_WORK TO BE COMPLETED_. An exact reproduction of the records is required. Images must be left out.

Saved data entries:

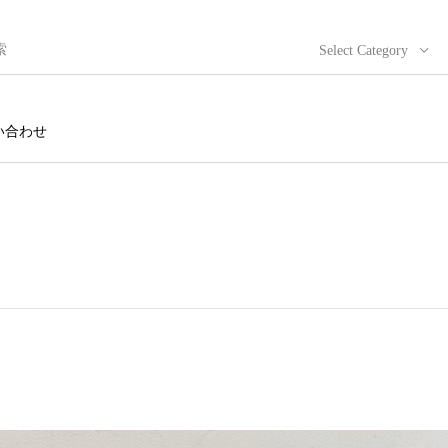
Select Category
い合わせ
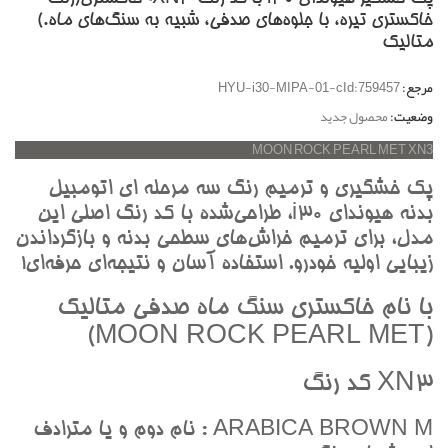
خاکستري تيره، با جلوه‌هاي صدفي، شبيه به سنگ‌هاي ماه.)
متاليک
مرجع:
HYU-i30-MIPA-01-cId:759457
وضعیت:
محصول جدید
MOON ROCK PEARL MET XN3
پک خشگيري و ترميم رنگ سه مرحله اي اتومبيل
بدنه هيونداي i30، طراحي‌شده با کد رنگ اصلي اين
مدل، براي ترميم خراش‌هاي سطحي بدنه و بازگرداندن
زيبايي اوليه خودرو. استفاده آسان و نتيجه‌اي حرفه‌اي!
با نام خاکستري سنگ ماه صدفي متاليک
(MOON ROCK PEARL MET)
XN3 کد رنگ
ARABICA BROWN M : نام دوم و يا مترادف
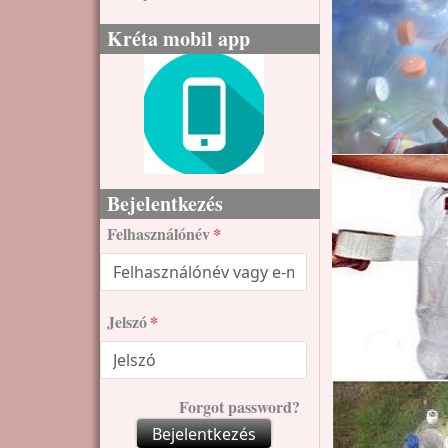
Kréta mobil app
Bejelentkezés
Felhasználónév
Jelszó
Forgot password?
Bejelentkezés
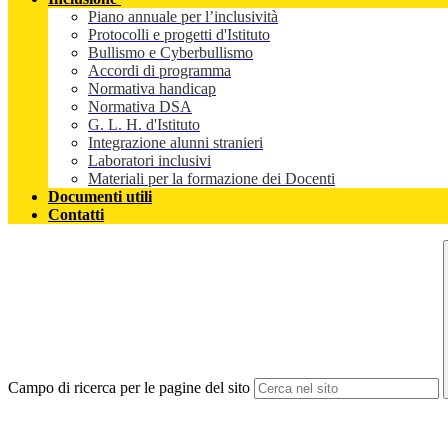
Piano annuale per l’inclusività
Protocolli e progetti d'Istituto
Bullismo e Cyberbullismo
Accordi di programma
Normativa handicap
Normativa DSA
G. L. H. d'Istituto
Integrazione alunni stranieri
Laboratori inclusivi
Materiali per la formazione dei Docenti
Documenti utili
Contatti
Campo di ricerca per le pagine del sito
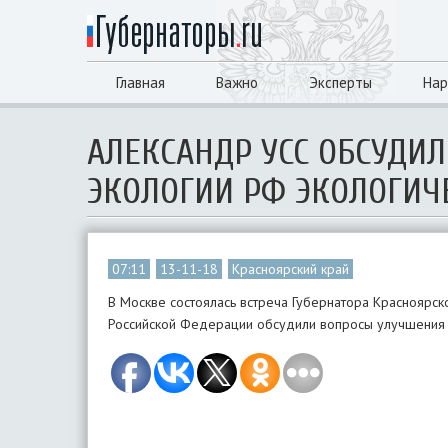
Главная
Важно
Эксперты
Нар
АЛЕКСАНДР УСС ОБСУДИ
ЭКОЛОГИИ РФ ЭКОЛОГИЧ
07:11
13-11-18
Красноярский край
В Москве состоялась встреча Губернатора Красноярск
Российской Федерации обсудили вопросы улучшения э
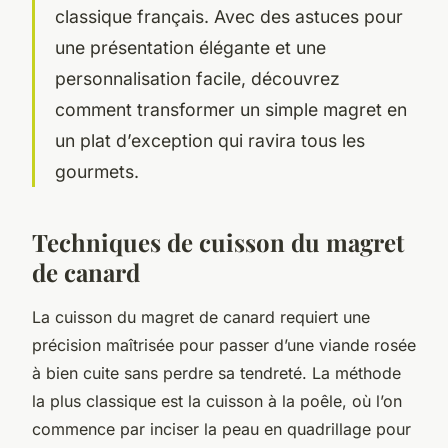
classique français. Avec des astuces pour
une présentation élégante et une
personnalisation facile, découvrez
comment transformer un simple magret en
un plat d’exception qui ravira tous les
gourmets.
Techniques de cuisson du magret
de canard
La cuisson du magret de canard requiert une
précision maîtrisée pour passer d’une viande rosée
à bien cuite sans perdre sa tendreté. La méthode
la plus classique est la cuisson à la poêle, où l’on
commence par inciser la peau en quadrillage pour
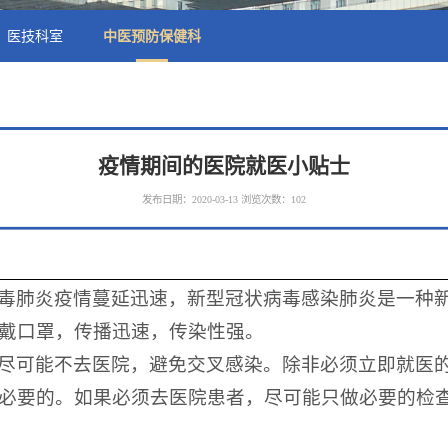
医技科室
中医预防保健科
疫情期间的医院就医小贴士
发布日期：2020-03-13
浏览次数：
102
毒肺炎疫情蔓延迅速，新型冠状病毒感染肺炎是一种
戴口罩，传播迅速，传染性强。
尽可能不去医院，避免交叉感染。除非必须立即就医
必要的。如果必须去医院患者，尽可能只做必要的检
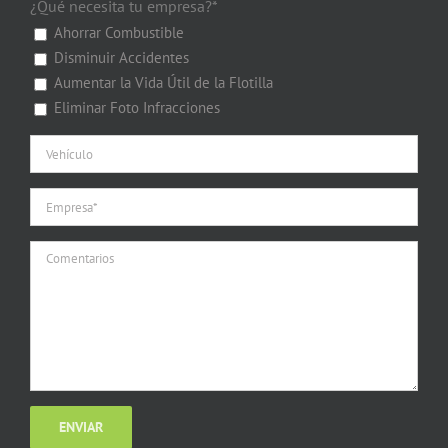
¿Qué necesita tu empresa?*
Ahorrar Combustible
Disminuir Accidentes
Aumentar la Vida Útil de la Flotilla
Eliminar Foto Infracciones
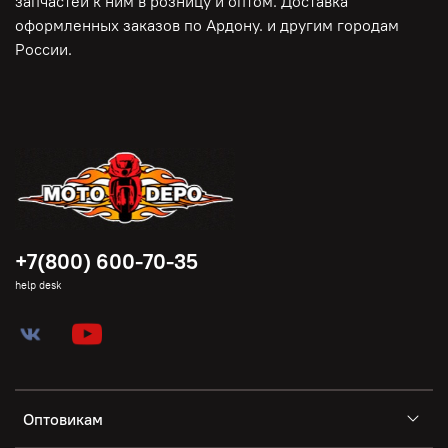
запчастей к ним в розницу и оптом. Доставка
оформленных заказов по Ардону. и другим городам
России.
+7(800) 600-70-35
help desk
Оптовикам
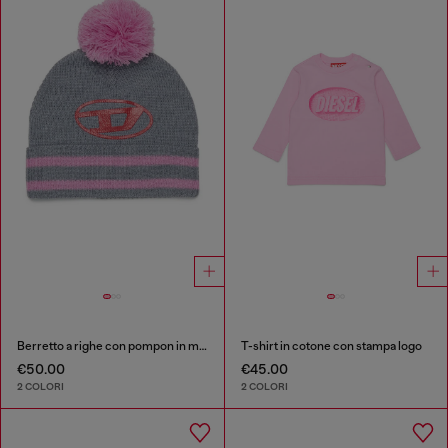
Berretto a righe con pompon in misto lana
T-shirt in cotone con stampa logo
€50.00
€45.00
2 COLORI
2 COLORI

_RESULT OF THE EXERCISE_.
Select Category
い合わせ
خاکستري تيره، با جلوه‌هاي صدفي، شبيه به سنگ‌هاي ماه.)
متاليک
مرجع:
HYU-i30-MIPA-01-cId:759457
وضعیت:
محصول جدید
MOON ROCK PEARL MET XN3
پک خشگيري و ترميم رنگ سه مرحله اي اتومبيل
بدنه هيونداي i30، طراحي‌شده با کد رنگ اصلي اين
مدل، براي ترميم خراش‌هاي سطحي بدنه و بازگرداندن
زيبايي اوليه خودرو. استفاده آسان و نتيجه‌اي حرفه‌اي!
با نام خاکستري سنگ ماه صدفي متاليک
(MOON ROCK PEARL MET)
XN3 کد رنگ
ARABICA BROWN M : نام دوم و يا مترادف
Kréta mobil app
Bejelentkezés
Felhasználónév
Jelszó
Forgot password?
Bejelentkezés
Piano annuale per l’inclusività
Protocolli e progetti d'Istituto
Bullismo e Cyberbullismo
Accordi di programma
Normativa handicap
Normativa DSA
G. L. H. d'Istituto
Integrazione alunni stranieri
Laboratori inclusivi
Materiali per la formazione dei Docenti
Documenti utili
Contatti
Campo di ricerca per le pagine del sito
Главная
Важно
Эксперты
Нар
АЛЕКСАНДР УСС ОБСУДИ
ЭКОЛОГИИ РФ ЭКОЛОГИЧ
07:11
13-11-18
Красноярский край
В Москве состоялась встреча Губернатора Красноярск
Российской Федерации обсудили вопросы улучшения э
classique français. Avec des astuces pour
une présentation élégante et une
personnalisation facile, découvrez
comment transformer un simple magret en
un plat d’exception qui ravira tous les
gourmets.
Techniques de cuisson du magret
de canard
La cuisson du magret de canard requiert une
précision maîtrisée pour passer d’une viande rosée
à bien cuite sans perdre sa tendreté. La méthode
la plus classique est la cuisson à la poêle, où l’on
commence par inciser la peau en quadrillage pour
医技科室
中医预防保健科
疫情期间的医院就医小贴士
发布日期：2020-03-13
浏览次数：
102
毒肺炎疫情蔓延迅速，新型冠状病毒感染肺炎是一种
戴口罩，传播迅速，传染性强。
尽可能不去医院，避免交叉感染。除非必须立即就医
必要的。如果必须去医院患者，尽可能只做必要的检
¿Qué necesita tu empresa?*
Ahorrar Combustible
Disminuir Accidentes
Aumentar la Vida Útil de la Flotilla
Eliminar Foto Infracciones
запчастей к ним в розницу и оптом. Доставка
оформленных заказов по Ардону. и другим городам
России.
+7(800) 600-70-35
help desk
Оптовикам
Berretto a righe con pompon in misto lana
T-shirt in cotone con stampa logo
€50.00
€45.00
2 COLORI
2 COLORI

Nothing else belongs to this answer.